Do you incorporate your spelt in the levain?  When I make batches with mid range whole grain i like to incorporate them in the levain to get the flavor from said grain being pre fermeneted.  

Well I'd love to see your results the next time you make it.  

Josh

varda's picture
varda

Hi Josh,   Re adding spelt to the starter itself, I used to do that, but lately take a more standardized approach which I find gives more predictable results, so I just put the spelt in final dough.   Yours looks so good, that maybe I should reconsider.  -Varda

golgi70's picture
golgi70

The spelt in the levain will make the overall difference. But if do remember spelt ferments quickly here as well and you will need to adjust your inoculation to keep on your schedule.  I like to preferment the focus of the said dough particularly when i'm doing a 20-30%.  In this case Spelt.  If I'm doing a Rye, even a light Rye I like to use my Rye Sour etc....  Gather flavor from added grain both in preferment and bulk opposed to just the latter.  

I think with this variation of Spelt the trick is in dough development/fermentation.  If you had improved results with decreased levain push it further and let the dough dictate.  Whenever I'm making a tweak like such I push big to start and then come back opposed to tiny steps.  So if you were at 23% and then 18 showed improvement.  Heck jump down to 12 and then work back.  You follow a different approach so you'll have to find your own sweet spot and you will.  

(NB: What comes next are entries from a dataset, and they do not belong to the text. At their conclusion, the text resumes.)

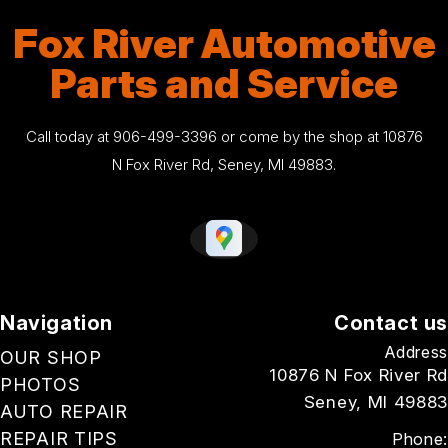
Fox River Automotive
Parts and Service
Call today at
906-499-3396
or come by the shop at 10876
N Fox River Rd, Seney, MI 49883.
Navigation
Contact us
Address
OUR SHOP
10876 N Fox River Rd
PHOTOS
Seney, MI 49883
AUTO REPAIR
REPAIR TIPS
Phone: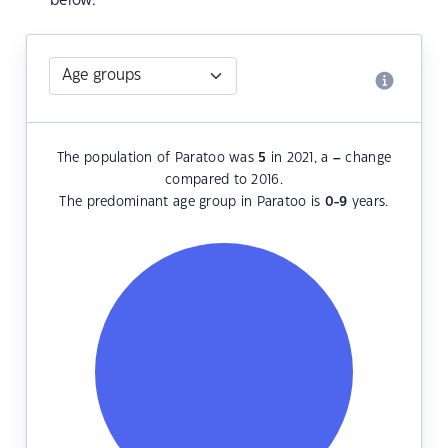
below.
The population of Paratoo was
5
in 2021, a
–
change
compared to 2016.
The predominant age group in Paratoo is
0-9
years.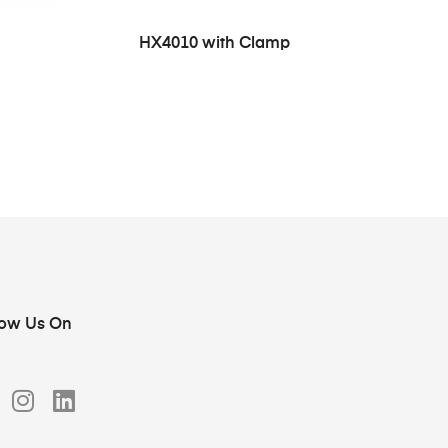
HX4010 with Clamp
low Us On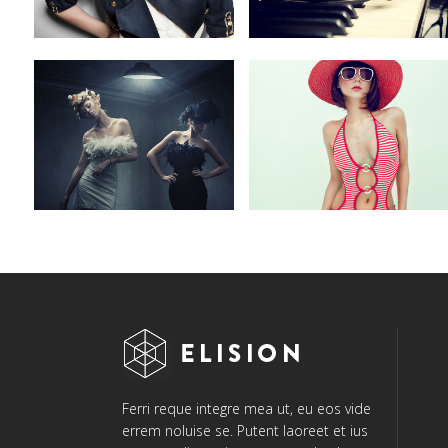
Ferri reque integre mea ut, eu eos vide
errem noluise se. Putent laoreet et ius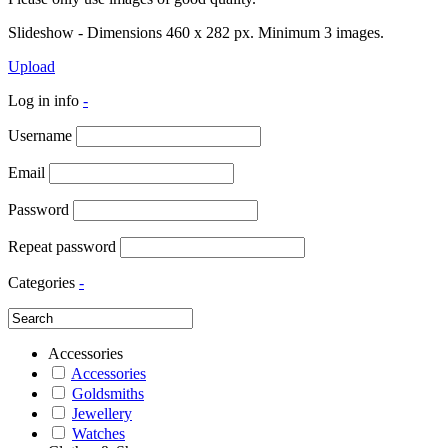
Slideshow - Dimensions 460 x 282 px. Minimum 3 images.
Upload
Log in info
-
Username
Email
Password
Repeat password
Categories
-
Accessories
Accessories
Goldsmiths
Jewellery
Watches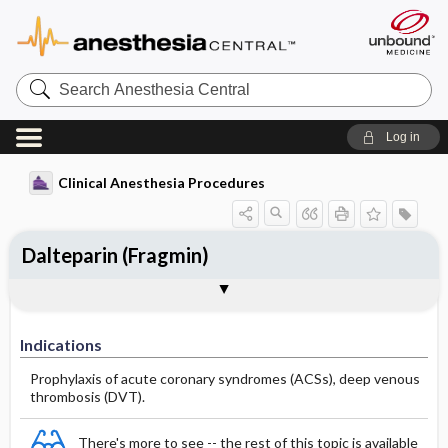
Search
Anesthesia
Central
Log in
Clinical Anesthesia Procedures
Dalteparin (Fragmin)
Indications
Dosage
Effect
Comments
Indications
Prophylaxis of acute coronary syndromes (ACSs), deep venous
thrombosis (DVT).
There's more to see -- the rest of this topic is available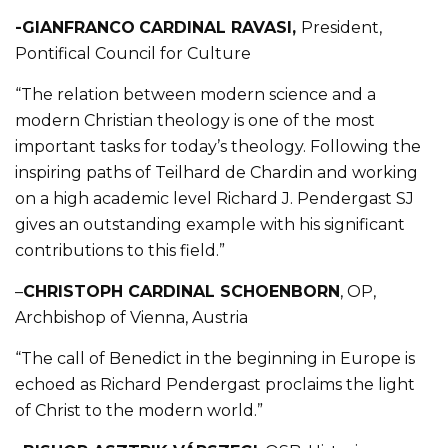
-GIANFRANCO
CARDINAL RAVASI,
President,
Pontifical Council for Culture
“The relation between modern science and a
modern Christian theology is one of the most
important tasks for today’s theology. Following the
inspiring paths of Teilhard de Chardin and working
on a high academic level Richard J. Pendergast SJ
gives an outstanding example with his significant
contributions to this field.”
–
CHRISTOPH CARDINAL SCHOENBORN
, OP,
Archbishop of Vienna, Austria
“The call of Benedict in the beginning in Europe is
echoed as Richard Pendergast proclaims the light
of Christ to the modern world.”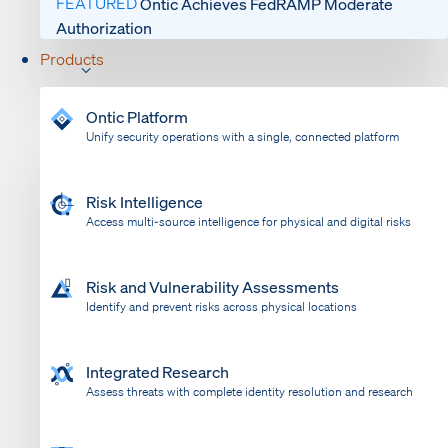
FEATURED
Ontic Achieves FedRAMP Moderate
Authorization
Products
Ontic Platform
Unify security operations with a single, connected platform
Risk Intelligence
Access multi-source intelligence for physical and digital risks
Risk and Vulnerability Assessments
Identify and prevent risks across physical locations
Integrated Research
Assess threats with complete identity resolution and research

I look forward to your results.  

Josh

isand66's picture
isand66

Great looking loaves as usual Josh. 

Can you tell me what you are using to sift your flour?  I had tried to find some sifters on-line a while ago but couldn't find anything reasonably priced.

 

Thanks,
ian

golgi70's picture
golgi70

The flour i sifted here was from my last job where I used a stone mill.  Just used a simple sifter from the kitchen store. I I have not needed to use my mill yet as i have some backstock of aged flour.  But soon I will.  

From reading on here all you really need is a #30 sieve to get 15-20% extraction which is what we are usually looking for.  some get the notch coarser #20 and a notch finer #50 as well.  . .  http://www.keeneeng.com/Merchant2/merchant.mvc?

Someone else posted this link that I saved way back when.  25 bucks and your in business.  I haven't done much googling but I'm sure you might find em even cheaper than that.  I plan to experiment with the mill and HE Flour here pretty soon.  I'll let you know how it goes.